The article expands on everything in the diagram with more detail, I just took out the piece pertaining to cell phones. Link at the bottom if you want to read it.
http://www.yalelawjournal.org/the-y...e:-making-cents-out-of-united-states-v.-jones
Rather than pursue a suspect in the field, law enforcement agents can track subjects by following the signal of their cell phones by obtaining location information from the provider.Cell phone carriers have the ability to provide reliable data on the location of a phone at any minute with a reasonable degree of accuracy, often down to a particular city block.

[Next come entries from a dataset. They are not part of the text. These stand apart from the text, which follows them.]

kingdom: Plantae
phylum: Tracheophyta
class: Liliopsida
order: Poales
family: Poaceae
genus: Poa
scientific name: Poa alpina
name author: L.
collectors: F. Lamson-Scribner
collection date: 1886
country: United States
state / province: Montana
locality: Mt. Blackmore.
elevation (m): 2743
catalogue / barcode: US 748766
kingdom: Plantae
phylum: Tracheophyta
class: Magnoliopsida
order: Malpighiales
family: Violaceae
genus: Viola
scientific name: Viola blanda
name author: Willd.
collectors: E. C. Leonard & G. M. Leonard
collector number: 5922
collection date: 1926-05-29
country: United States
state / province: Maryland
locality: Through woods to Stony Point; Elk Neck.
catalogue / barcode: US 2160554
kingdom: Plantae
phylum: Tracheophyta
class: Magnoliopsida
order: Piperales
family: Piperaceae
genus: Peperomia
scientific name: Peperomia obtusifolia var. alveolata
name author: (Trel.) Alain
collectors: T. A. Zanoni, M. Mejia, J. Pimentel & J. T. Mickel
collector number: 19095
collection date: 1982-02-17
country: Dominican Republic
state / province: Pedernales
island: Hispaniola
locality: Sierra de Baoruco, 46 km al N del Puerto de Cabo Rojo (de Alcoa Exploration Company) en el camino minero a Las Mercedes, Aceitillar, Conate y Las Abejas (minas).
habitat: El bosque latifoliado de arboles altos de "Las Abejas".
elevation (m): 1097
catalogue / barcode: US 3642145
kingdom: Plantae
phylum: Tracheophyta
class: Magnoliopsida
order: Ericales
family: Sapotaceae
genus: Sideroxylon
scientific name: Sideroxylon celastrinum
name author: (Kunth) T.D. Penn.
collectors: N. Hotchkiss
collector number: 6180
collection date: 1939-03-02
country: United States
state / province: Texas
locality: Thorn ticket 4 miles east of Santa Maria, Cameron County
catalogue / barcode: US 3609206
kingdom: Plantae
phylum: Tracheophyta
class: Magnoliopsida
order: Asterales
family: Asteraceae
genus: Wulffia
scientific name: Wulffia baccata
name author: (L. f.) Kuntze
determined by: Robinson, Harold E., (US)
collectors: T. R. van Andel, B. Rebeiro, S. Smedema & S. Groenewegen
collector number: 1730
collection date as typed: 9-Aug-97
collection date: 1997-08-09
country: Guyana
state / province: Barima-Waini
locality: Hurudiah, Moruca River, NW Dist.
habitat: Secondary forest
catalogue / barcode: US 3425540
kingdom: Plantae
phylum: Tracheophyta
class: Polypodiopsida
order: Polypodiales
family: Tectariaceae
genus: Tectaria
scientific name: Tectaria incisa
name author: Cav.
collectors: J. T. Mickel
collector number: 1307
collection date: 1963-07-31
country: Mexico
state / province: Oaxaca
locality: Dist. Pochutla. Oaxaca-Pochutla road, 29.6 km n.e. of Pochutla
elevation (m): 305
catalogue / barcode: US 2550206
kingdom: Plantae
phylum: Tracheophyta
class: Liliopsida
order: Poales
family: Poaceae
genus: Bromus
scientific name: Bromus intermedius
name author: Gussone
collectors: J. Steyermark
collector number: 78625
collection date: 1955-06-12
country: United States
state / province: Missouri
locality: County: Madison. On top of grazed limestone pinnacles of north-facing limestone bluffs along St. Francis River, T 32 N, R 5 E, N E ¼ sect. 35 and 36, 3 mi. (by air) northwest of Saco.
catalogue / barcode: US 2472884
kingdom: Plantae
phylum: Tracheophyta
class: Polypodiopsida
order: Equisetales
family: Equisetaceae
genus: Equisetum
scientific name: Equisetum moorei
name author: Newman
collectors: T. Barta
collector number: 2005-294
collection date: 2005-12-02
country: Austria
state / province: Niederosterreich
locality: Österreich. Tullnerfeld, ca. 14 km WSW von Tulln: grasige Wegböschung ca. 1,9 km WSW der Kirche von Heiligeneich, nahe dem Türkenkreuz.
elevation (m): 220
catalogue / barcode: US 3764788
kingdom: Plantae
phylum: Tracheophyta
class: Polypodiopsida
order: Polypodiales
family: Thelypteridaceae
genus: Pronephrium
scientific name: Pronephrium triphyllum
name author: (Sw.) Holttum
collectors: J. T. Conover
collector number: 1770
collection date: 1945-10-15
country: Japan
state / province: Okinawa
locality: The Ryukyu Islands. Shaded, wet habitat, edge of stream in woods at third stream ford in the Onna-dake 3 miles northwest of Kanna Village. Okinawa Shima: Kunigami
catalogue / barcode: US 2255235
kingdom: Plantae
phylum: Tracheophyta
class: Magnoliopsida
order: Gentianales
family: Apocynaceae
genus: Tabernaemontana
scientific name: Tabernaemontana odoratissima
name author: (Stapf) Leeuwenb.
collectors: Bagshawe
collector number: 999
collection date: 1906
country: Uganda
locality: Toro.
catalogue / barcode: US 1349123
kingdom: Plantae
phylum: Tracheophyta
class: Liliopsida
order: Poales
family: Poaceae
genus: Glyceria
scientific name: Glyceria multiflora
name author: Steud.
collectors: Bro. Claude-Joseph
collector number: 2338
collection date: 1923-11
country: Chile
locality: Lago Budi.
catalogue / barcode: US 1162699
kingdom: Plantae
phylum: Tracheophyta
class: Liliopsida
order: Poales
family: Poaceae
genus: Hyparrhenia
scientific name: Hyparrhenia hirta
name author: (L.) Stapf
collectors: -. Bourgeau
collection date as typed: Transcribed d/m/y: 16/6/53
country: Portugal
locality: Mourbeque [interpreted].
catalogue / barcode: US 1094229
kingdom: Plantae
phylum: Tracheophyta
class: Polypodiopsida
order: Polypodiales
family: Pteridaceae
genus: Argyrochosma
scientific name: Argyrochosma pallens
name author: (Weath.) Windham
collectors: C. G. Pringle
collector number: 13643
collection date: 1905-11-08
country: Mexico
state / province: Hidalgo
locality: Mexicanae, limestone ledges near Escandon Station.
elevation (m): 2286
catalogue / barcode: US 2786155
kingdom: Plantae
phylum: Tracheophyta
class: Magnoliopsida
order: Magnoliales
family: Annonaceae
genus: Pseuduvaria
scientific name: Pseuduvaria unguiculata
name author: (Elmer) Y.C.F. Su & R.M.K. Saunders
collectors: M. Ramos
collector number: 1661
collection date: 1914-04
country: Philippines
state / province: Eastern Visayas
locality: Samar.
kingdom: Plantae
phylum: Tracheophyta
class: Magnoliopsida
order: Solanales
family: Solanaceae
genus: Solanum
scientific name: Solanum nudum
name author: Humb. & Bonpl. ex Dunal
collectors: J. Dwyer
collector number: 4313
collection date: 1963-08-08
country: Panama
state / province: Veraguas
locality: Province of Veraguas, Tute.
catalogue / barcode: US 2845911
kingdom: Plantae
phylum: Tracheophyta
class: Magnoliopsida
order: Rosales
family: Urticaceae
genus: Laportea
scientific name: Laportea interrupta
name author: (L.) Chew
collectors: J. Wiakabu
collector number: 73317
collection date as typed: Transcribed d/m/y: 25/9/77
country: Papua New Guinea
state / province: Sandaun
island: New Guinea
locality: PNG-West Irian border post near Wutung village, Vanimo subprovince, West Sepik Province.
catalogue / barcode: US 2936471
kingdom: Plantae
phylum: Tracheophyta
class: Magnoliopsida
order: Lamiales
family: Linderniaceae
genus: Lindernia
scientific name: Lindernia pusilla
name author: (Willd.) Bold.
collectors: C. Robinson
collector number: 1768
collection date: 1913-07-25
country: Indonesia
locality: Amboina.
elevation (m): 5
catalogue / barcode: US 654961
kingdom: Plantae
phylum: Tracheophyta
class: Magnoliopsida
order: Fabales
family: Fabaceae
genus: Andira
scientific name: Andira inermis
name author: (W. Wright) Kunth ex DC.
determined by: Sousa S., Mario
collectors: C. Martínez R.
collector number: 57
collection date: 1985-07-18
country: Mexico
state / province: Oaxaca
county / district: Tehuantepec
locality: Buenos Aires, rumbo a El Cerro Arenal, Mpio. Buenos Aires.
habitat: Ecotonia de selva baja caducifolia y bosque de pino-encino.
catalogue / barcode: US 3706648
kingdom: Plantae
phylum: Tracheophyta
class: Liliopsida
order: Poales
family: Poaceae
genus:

Data gathered by the American Civil Liberties Union (ACLU) show that cell phone companies will provide location data to law enforcements at varying rates. As of August 2009, “Sprint charges $30 per month per target to use its L-Site program for location tracking. AT&T’s E911 tool costs $100 to activate and then $25 a day. T-Mobile charges a much pricier $100 per day.” We used this data to develop an hourly rate for each company, and we present the minimum and maximum charges as the range of hourly costs law enforcement might expect to pay for this method of surveillance. Our calculations include any fees charged to initialize the process (when applicable) because they are specific to an investigation, but those costs are included in the hourly rate.
Given the downward trajectory of technological costs, the increased automation of these services via self-service web portals, and the fact that reimbursement to carriers is limited to reasonable, directly incurred costs, we might expect that these rates will decline further over time.